En d’autres termes, le Demandeur requérait, dans l’Assignation, que le Défendeur lui verse 50 pour cent des redevances relatives aux Masters, découlant du streaming et des téléchargements numériques, catégorisant ainsi ces streams et téléchargements de musique comme des licences en vertu du Contrat (malgré le fait que le Contrat est sans aucun doute un contrat de vente de disques traditionnel).

Le Défendeur a notifié ses conclusions en défense le 21 février 2021, s’opposant à l’Assignation dans son intégralité (la ‟Défense”). Il a fait valoir – comme il l’avait probablement fait, avant que le Demandeur ne lui notifie l’Assignation déposée auprès de l’IPEC – que les téléchargements numériques, y compris les streams, étaient considérés comme un nouveau format technologique et que le Demandeur n’avait droit qu’au taux de redevance de 13,5 pour cent sur ces streams et téléchargements, comme toute autre vente dans le cadre du Contrat.

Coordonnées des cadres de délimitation
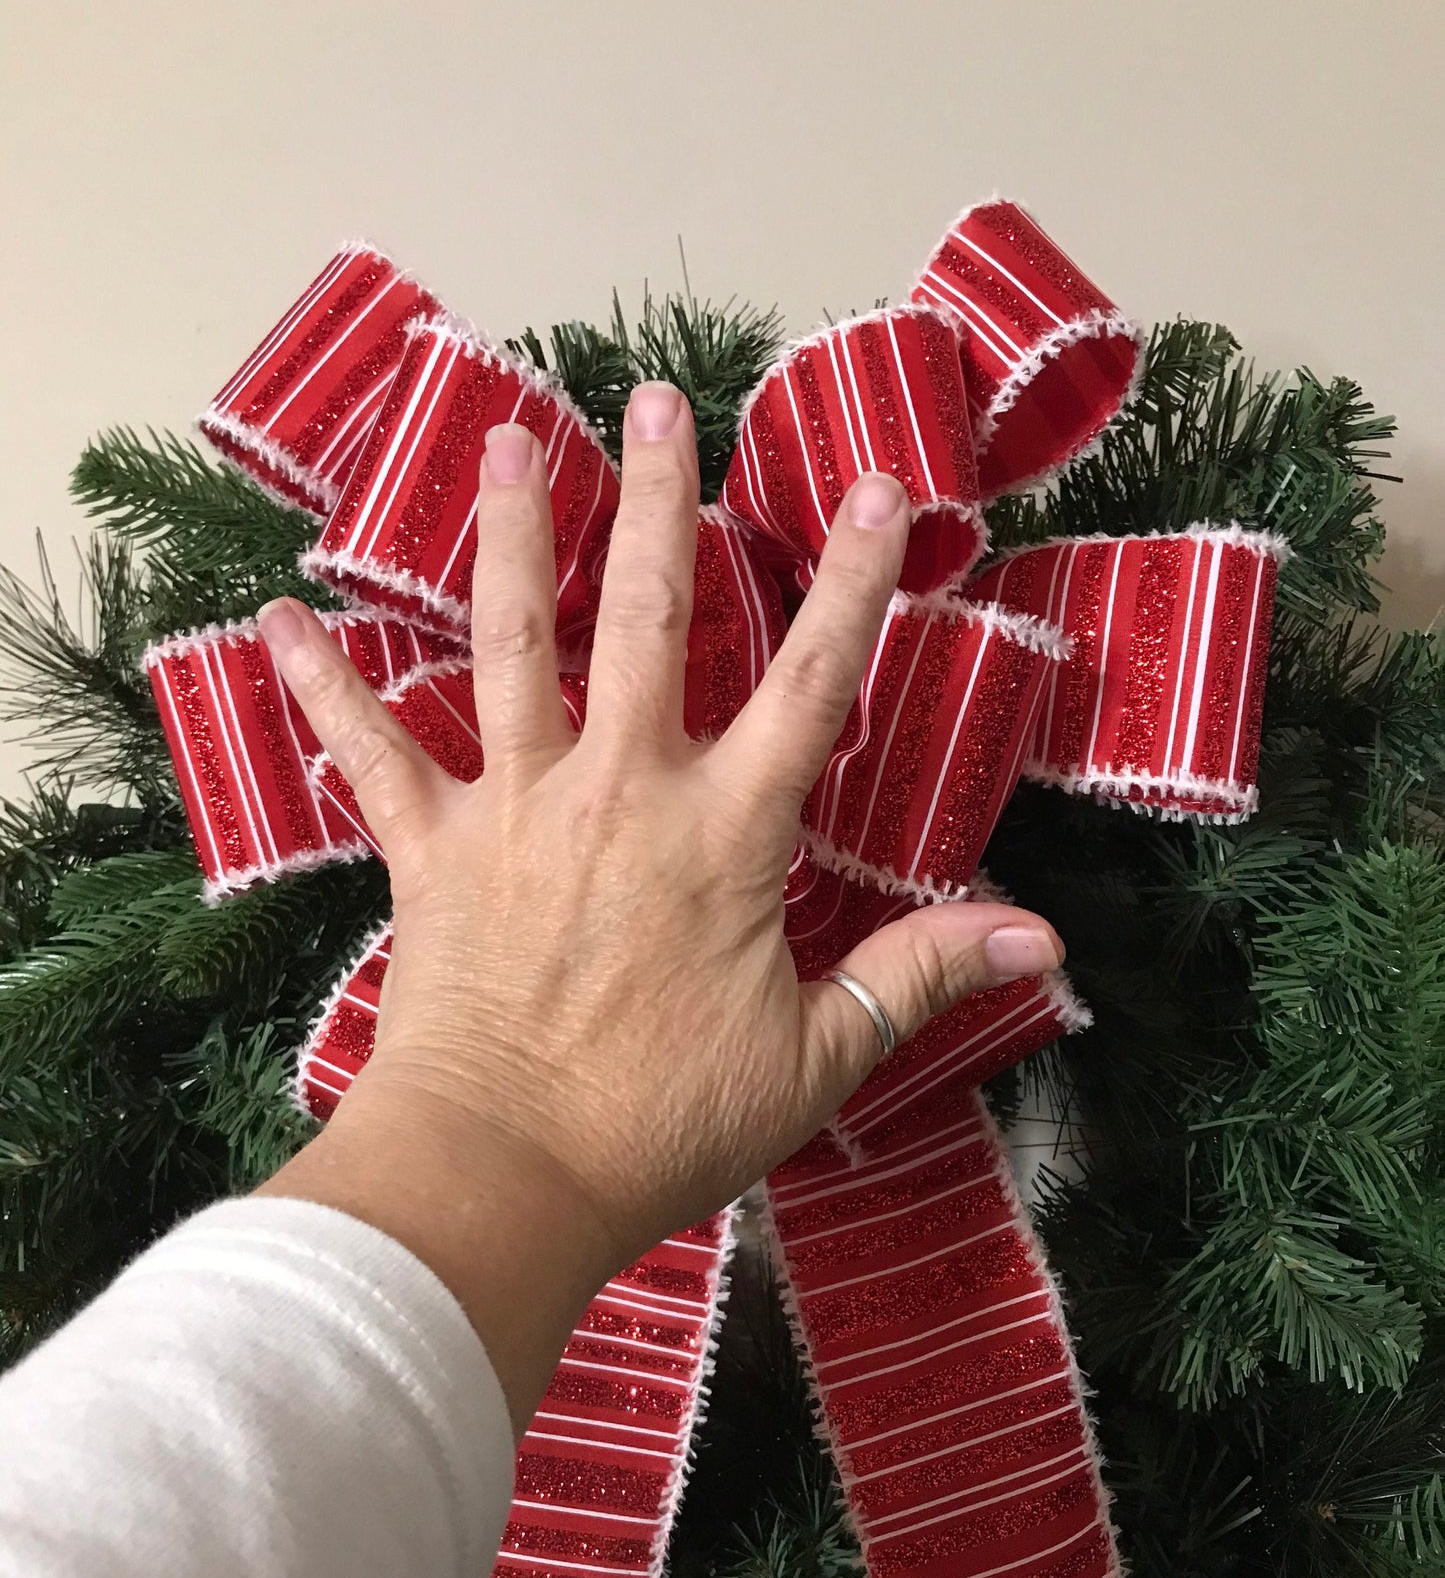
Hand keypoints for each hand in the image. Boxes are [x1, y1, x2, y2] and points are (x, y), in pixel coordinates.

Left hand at [257, 382, 1061, 1427]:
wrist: (502, 1176)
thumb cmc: (661, 1127)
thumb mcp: (815, 1059)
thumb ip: (919, 976)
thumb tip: (1044, 939)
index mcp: (726, 833)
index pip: (811, 684)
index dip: (855, 584)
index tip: (880, 490)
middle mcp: (619, 789)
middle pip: (644, 616)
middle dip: (656, 501)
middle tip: (655, 402)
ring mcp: (514, 809)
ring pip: (508, 644)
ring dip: (509, 537)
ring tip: (502, 438)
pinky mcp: (429, 852)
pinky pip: (369, 754)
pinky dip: (322, 687)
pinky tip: (276, 617)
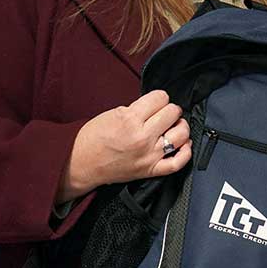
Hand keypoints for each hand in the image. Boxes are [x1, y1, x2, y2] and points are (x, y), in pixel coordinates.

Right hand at [58, 90, 191, 201]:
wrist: (81, 164)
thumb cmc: (92, 139)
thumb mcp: (113, 113)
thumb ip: (137, 109)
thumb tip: (157, 105)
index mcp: (130, 120)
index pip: (160, 98)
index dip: (159, 97)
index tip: (155, 101)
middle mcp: (142, 138)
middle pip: (173, 113)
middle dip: (169, 109)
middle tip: (163, 112)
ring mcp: (149, 155)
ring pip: (181, 134)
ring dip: (180, 126)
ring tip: (173, 125)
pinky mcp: (150, 170)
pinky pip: (178, 163)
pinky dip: (186, 152)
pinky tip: (184, 144)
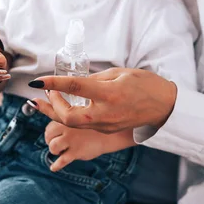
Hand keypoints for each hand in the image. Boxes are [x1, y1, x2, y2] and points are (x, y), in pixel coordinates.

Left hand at [29, 68, 176, 133]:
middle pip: (68, 117)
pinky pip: (82, 125)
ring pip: (72, 123)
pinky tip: (65, 107)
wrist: (164, 107)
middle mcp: (105, 112)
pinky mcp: (106, 130)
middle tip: (43, 93)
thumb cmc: (146, 85)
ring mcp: (106, 125)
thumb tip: (75, 82)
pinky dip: (70, 115)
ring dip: (56, 112)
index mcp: (110, 93)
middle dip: (51, 106)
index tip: (38, 81)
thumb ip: (95, 78)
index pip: (75, 87)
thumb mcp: (120, 73)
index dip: (54, 83)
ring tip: (46, 100)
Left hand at [44, 121, 127, 171]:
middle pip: (48, 136)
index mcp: (67, 118)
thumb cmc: (95, 126)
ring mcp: (71, 141)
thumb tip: (55, 126)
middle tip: (57, 142)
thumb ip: (67, 121)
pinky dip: (56, 165)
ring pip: (53, 148)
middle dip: (50, 140)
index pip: (50, 126)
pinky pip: (62, 161)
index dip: (50, 132)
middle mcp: (67, 129)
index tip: (53, 134)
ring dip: (54, 150)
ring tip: (61, 150)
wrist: (111, 133)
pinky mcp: (76, 152)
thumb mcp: (80, 118)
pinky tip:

[Consigne] Renvoyez à l'identique, dans l'extrait choisi sur le litige relatif aux redevances, le passage allant de « En d’autres termes, le » jusqu'à « de disques traditionnel). ».

[Réponse attendue]
En d’autres termes, le Demandeur requérait, dans l’Assignation, que le Défendeur lui verse 50 pour cent des redevances relatives aux Masters, découlant du streaming et des téléchargements numériques, catégorisant ainsi ces streams et téléchargements de musique comme des licences en vertu du Contrat (malgré le fait que le Contrat est sans aucun doute un contrat de vente de disques traditionnel).